Records from a data source:
------

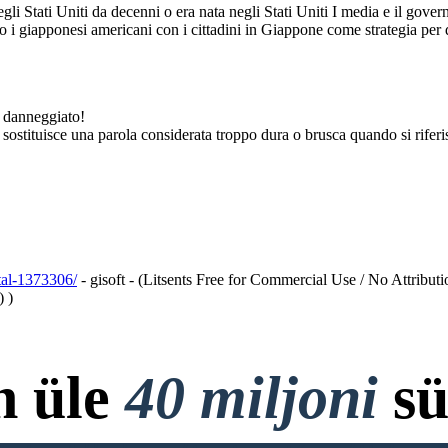
li Stati Uniti da decenni o era nata negli Stati Uniti I media e il gove
 i giapponesi americani con i cittadini in Giappone come strategia per d
 danneggiato!
 sostituisce una parola considerata troppo dura o brusca quando si rifer
I campi erano chiamati "centri di riunione o di ricollocazione"
ma erano circondati da una recinzione e sorvegliati dalla
polizia militare. "Assemblea" o "Trasferimento" implica la
raccolta per scelta. I giapponesi americani erano prigionieri.
Non hanno commesso crimini, ma sono stati costretti a
rimanere nei campi.
tal-1373306/
- gisoft - (Litsents Free for Commercial Use / No Attribut
) )
n üle
40 miljoni
sü
ns.org/publicdomain/zero/1.0)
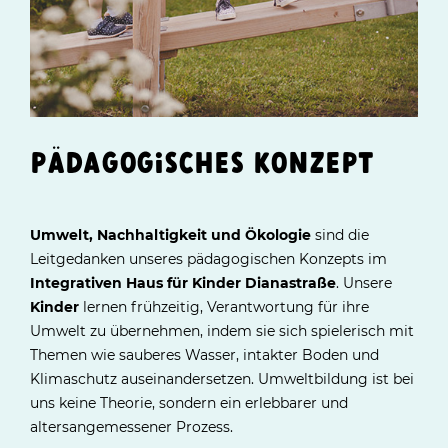
PÄDAGOGISCHES KONZEPT
Umwelt, Nachhaltigkeit und Ökologie
sind die
Leitgedanken unseres pädagogischen Konzepts im
Integrativen Haus für Kinder Dianastraße
. Unsere
Kinder
lernen frühzeitig, Verantwortung für ihre
Umwelt zu übernehmen, indem sie sich spielerisch mit
Themen wie sauberes Wasser, intakter Boden und
Klimaschutz auseinandersetzen. Umweltbildung ist bei
uns keine Theorie, sondern ein erlebbarer und
altersangemessener Prozess.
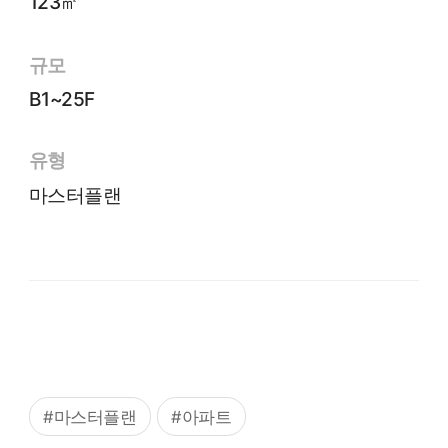
123㎡
규모
B1~25F
유형
마스터플랜
#마스터플랜
#아파트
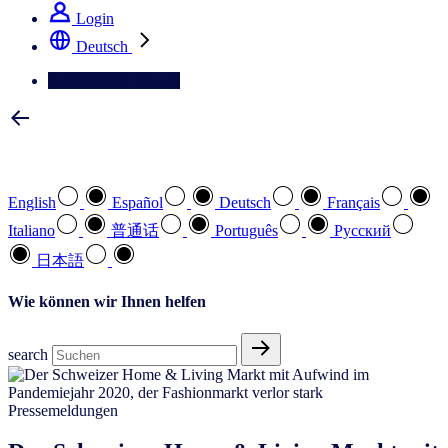
Login
Deutsch
Kontaktieren Sie uns
Wählen Sie Ihre bevorzugte Sprache
English
Español
Deutsch
Français
Italiano
普通话
Português
Pусский
日本語
Wie können wir Ihnen helfen
search
Pressemeldungen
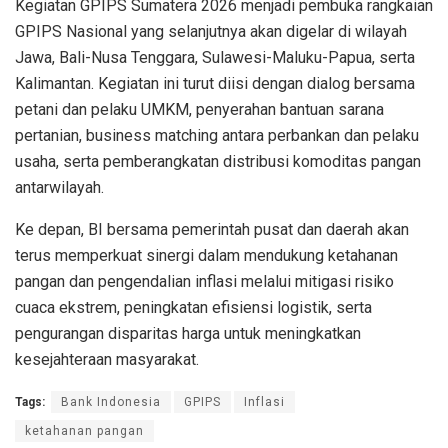
Kegiatan GPIPS Sumatera 2026 menjadi pembuka rangkaian
GPIPS Nasional yang selanjutnya akan digelar di wilayah
Jawa, Bali-Nusa Tenggara, Sulawesi-Maluku-Papua, serta
Kalimantan. Kegiatan ini turut diisi dengan dialog bersama
petani dan pelaku UMKM, penyerahan bantuan sarana
pertanian, business matching antara perbankan dan pelaku
usaha, serta pemberangkatan distribusi komoditas pangan
antarwilayah.
Ke depan, BI bersama pemerintah pusat dan daerah akan
terus memperkuat sinergi dalam mendukung ketahanan
pangan dan pengendalian inflasi melalui mitigasi risiko
cuaca ekstrem, peningkatan efisiensi logistik, serta
pengurangan disparitas harga untuk meningkatkan
kesejahteraan masyarakat.
Tags:
Bank Indonesia
GPIPS
Inflasi
ketahanan pangan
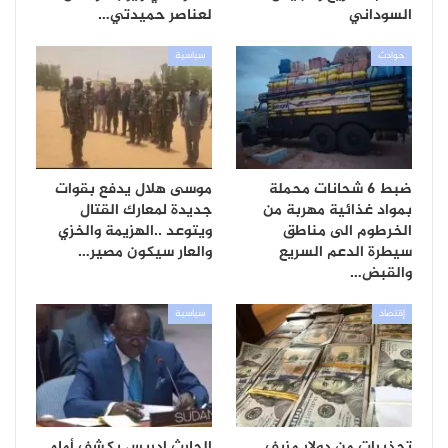
السوداني
لعناصر حميدتي…
حوادث
سياسية
ضبط 6 شحانات محملة
موسى هلال يدفع بقوات
بمواد غذائية مهربة من
جديدة لمعارك القتال
الخرطوم الى مناطق
ويتوعد ..الهزيمة والخزي
سيطرة الدعم السريع
والعار سيكون مصير…
والقبض…
إقتصاد
سياسية
تحذيرات من دولار مزيف
الحارث إدريس يكشف أمام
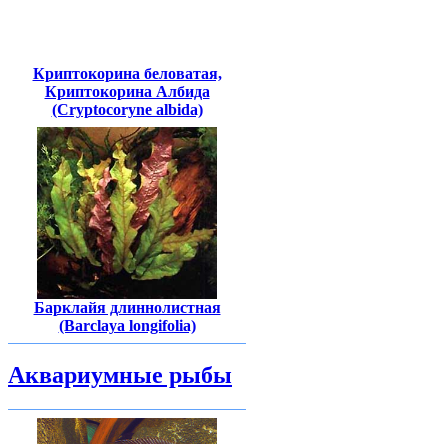
Криптокорина беловатая,
Криптокорина Албида
(Cryptocoryne albida)
Барклайя длиннолистная
(Barclaya longifolia)
Аквариумные рыбы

------

DIRECTIONS = Copy the text of every record above line for line, without changing anything, and leave the pictures out of your answer.

WRITTEN REPLY =
li Stati Uniti da decenni o era nata negli Stati Uniti I media e il gove
 i giapponesi americani con i cittadini in Giappone come strategia per d
 danneggiato!
 sostituisce una parola considerata troppo dura o brusca quando si rifer
I campi erano chiamati "centri di riunione o di ricollocazione"
ma erano circondati da una recinzione e sorvegliati dalla
polizia militare. "Assemblea" o "Trasferimento" implica la
raccolta per scelta. I giapponesi americani erano prigionieri.
Non hanno commesso crimini, ma sono stati costretti a
rimanere nei campi.
tal-1373306/
- gisoft - (Litsents Free for Commercial Use / No Attribut
) )
n üle
40 miljoni
sü
ns.org/publicdomain/zero/1.0)
PÄDAGOGISCHES KONZEPT
Umwelt, Nachhaltigkeit und Ökologie
sind die
Leitgedanken unseres pädagogischen Konzepts im
Integrativen Haus für Kinder Dianastraße
. Unsere
Kinder
lernen frühzeitig, Verantwortung für ihre
Umwelt zu übernehmen, indem sie sich spielerisch mit
Themen wie sauberes Wasser, intakter Boden und
Klimaschutz auseinandersetzen. Umweltbildung ist bei
uns keine Theorie, sondern ein erlebbarer und
altersangemessener Prozess.
123㎡
규모
B1~25F
유형
마스터플랜
#마스터플랜
#아파트
Login
Deutsch
Kontaktieren Sie uns
Wählen Sie Ihre bevorzugte Sprache
English
Español
Deutsch
Français
Italiano
普通话
Português
Pусский
日本語
Wie können wir Ihnen helfen
search
Pressemeldungen
Kegiatan GPIPS Sumatera 2026 menjadi pembuka rangkaian
GPIPS Nasional yang selanjutnya akan digelar di wilayah
Jawa, Bali-Nusa Tenggara, Sulawesi-Maluku-Papua, serta
Kalimantan. Kegiatan ini turut diisi dengan dialog bersama
petani dan pelaku UMKM, penyerahan bantuan sarana
pertanian, business matching antara perbankan dan pelaku
usaha, serta pemberangkatan distribusi komoditas pangan
antarwilayah.
Ke depan, BI bersama pemerintah pusat dan daerah akan
terus memperkuat sinergi dalam mendukung ketahanan
pangan dan pengendalian inflasi melalui mitigasi risiko
cuaca ekstrem, peningkatan efisiensi logistik, serta
pengurangan disparitas harga untuk meningkatkan
kesejahteraan masyarakat.
Tags:
Bank Indonesia
GPIPS
Inflasi
ketahanan pangan
السوداني
لعناصر حميدتي…
حوادث
سياسية
ضبط 6 شحانات محملة
موسى هلال يدفع بقوات
بمواد غذائية مهربة من
جديدة لمعارك القتال
الخرطوم الى مناطق
ويتوعد ..الهزيمة والخزي
سيطرة الدعم السريع
والعار سيكون مصير…
والقبض…
إقتصاد
سياسية
تحذيرات من دولار مزيف
الحارث إدريس يكشف أمام
Криптокорина беловатая,
Криптокорина Албида
(Cryptocoryne albida)
Барклайя длиннолистная
(Barclaya longifolia)
Аквариумные рыбы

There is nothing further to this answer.